I refer here to a simple linear regression whose true representation is given by the equation: $y_i=x_i'\beta+u_i$,
where as usual $x_i$ is a $K\times1$ vector of independent explanatory variables, $\beta$ is a $K\times1$ vector of parameters and $u_i$ the error term of the $i$th observation and by construction of the true representation $u_i$ is considered to be independent of $x_i$.
I have trouble to understand why the conditional expectation $E[u_i\mid x_i]=0$ is considered stronger (or more natural) than the unconditional expectation $E[u_i]=0$. Almost every textbook naturally uses the conditional version instead of the unconditional one.
The reason for my difficulties is the following argument:
Firstly, it is clear to me that by the Law of Total Iteration $E[E[u_i\mid x_i]] = E[u_i]=0$. Hence conditional expectation implies unconditional expectation.
But don't we expect the error term $u_i$ to be independent of $x_i$ by construction? If that is the case, would not $E[u_i]=0$ imply $E[u_i\mid x_i]=0$ ? Or in other words, we if assume the error term to be independent of the explanatory variable, does the distinction of unconditional vs. conditional expectation really matter here?
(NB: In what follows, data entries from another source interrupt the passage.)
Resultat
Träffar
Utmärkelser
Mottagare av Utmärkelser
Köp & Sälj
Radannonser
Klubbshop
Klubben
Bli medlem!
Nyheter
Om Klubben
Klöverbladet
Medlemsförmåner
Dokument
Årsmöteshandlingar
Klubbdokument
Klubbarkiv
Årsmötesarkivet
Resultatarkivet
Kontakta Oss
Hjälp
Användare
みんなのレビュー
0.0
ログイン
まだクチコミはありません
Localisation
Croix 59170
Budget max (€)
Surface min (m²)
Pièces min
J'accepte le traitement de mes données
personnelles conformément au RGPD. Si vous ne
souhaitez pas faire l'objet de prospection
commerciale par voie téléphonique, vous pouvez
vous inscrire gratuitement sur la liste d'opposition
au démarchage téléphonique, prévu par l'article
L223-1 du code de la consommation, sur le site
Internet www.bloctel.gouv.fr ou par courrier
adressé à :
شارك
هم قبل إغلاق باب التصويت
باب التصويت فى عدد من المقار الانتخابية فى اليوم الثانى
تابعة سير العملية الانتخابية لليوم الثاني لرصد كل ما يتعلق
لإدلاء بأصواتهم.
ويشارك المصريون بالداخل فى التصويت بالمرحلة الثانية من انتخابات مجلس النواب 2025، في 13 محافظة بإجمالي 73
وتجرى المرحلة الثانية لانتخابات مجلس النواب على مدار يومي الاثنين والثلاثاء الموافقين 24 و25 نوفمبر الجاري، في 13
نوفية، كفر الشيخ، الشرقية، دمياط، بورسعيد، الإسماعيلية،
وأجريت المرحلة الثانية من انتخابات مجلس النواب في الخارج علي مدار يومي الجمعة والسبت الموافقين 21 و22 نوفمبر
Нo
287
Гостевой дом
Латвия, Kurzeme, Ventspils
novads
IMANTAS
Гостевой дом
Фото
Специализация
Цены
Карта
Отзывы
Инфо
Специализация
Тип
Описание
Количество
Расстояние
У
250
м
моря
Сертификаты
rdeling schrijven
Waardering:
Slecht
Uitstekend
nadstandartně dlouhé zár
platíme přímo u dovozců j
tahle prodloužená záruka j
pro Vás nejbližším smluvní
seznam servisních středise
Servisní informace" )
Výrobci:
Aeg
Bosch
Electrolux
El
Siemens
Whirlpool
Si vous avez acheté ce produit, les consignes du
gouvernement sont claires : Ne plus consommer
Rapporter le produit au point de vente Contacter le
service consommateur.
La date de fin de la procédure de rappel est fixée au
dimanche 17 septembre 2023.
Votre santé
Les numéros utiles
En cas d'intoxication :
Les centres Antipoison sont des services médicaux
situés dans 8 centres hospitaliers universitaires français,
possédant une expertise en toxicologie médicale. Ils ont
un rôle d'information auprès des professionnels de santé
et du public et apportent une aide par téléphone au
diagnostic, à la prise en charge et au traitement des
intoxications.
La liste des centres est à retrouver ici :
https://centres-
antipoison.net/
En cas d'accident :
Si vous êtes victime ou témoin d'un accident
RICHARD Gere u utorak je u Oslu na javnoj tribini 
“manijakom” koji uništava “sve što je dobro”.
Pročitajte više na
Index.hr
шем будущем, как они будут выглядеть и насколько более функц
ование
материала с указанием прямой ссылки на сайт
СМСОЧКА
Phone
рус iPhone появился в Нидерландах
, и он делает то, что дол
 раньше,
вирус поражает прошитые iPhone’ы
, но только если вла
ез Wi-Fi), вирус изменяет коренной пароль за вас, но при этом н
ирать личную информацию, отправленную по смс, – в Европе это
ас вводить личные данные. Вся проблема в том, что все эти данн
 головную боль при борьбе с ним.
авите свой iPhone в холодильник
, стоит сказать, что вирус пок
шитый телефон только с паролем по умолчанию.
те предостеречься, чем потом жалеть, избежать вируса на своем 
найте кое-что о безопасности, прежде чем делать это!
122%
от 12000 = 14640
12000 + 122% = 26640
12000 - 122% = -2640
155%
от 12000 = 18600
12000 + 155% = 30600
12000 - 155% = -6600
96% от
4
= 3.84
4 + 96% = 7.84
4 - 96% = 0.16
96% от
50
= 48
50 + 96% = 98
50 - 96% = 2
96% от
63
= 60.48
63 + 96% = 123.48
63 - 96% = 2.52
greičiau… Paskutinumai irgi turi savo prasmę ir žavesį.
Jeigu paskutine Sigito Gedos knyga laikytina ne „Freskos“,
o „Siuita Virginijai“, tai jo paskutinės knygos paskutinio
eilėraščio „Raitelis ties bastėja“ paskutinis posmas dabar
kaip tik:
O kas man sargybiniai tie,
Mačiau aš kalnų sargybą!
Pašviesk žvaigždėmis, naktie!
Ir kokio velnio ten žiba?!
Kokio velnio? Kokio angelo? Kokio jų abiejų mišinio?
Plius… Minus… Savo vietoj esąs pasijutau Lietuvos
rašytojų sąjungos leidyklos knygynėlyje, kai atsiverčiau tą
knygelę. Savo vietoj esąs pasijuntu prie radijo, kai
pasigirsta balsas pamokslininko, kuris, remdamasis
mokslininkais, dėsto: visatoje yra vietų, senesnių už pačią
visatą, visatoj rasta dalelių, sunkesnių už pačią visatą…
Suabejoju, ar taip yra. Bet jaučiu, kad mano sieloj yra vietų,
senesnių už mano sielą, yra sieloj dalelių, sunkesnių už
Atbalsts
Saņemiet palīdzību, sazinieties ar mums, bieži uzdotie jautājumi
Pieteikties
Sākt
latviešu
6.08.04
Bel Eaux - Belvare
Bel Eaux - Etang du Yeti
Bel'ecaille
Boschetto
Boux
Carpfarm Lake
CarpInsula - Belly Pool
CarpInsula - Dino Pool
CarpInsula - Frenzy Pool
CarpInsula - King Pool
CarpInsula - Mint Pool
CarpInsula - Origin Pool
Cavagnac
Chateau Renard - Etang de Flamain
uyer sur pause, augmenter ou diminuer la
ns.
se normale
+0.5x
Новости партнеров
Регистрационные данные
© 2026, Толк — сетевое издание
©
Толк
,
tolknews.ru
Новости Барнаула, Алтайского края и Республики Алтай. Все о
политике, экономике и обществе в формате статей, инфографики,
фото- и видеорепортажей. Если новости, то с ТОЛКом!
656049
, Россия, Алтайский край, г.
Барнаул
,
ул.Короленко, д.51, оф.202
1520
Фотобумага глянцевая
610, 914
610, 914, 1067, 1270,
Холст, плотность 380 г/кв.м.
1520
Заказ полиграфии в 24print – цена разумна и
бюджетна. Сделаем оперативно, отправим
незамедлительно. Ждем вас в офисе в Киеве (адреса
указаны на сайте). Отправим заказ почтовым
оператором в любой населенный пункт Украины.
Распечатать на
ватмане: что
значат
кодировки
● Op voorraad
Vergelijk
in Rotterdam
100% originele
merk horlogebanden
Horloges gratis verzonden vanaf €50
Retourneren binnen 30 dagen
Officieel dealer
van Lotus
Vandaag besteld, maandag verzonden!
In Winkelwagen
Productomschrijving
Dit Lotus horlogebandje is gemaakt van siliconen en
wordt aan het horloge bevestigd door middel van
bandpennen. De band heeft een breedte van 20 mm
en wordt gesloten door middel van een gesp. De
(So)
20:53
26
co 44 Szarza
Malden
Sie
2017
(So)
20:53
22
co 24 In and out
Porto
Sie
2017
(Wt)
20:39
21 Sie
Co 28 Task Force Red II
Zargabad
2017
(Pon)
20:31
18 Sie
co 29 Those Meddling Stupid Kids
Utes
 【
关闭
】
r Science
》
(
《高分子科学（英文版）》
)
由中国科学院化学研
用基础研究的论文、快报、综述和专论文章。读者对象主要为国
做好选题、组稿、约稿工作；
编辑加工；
I think there is a similar argument for the unconditional vs conditional homoskedasticity. Textbooks use the conditional one, i.e. $V[u_i^2\mid x_i] =\sigma^2$, which is preferred to the conditional variance $V[u_i^2]=\sigma^2$. Their difference should not matter if the error term is independent of the explanatory variable, should it?
Given a linear regression, I cannot find an example or perhaps a graphical representation or even a good story how an error term can be unconditionally mean-zero but conditionally biased. If I have a theoretical scatter plot of error term with mean zero, how am I suppose to slice out the $X$ dependent part and say, look here, the error is indeed biased, when by definition the error term exists only because of the regression set up in the first place.
Maybe I have difficulties understanding the conditional expectation fully. If I $X$ is given, or in other words, if I have knowledge of $X$, how can this change my expectation of $u_i$ when both are considered independent? What does this conditional expectation really mean and how does it improve my understanding of the underlying regression and to what means in contrast to the unconditional one?
Sorry if this seems to be confusing and probably a stupid question - I have been pondering about these concepts for a while and cannot find an illustrative answer that I am happy with.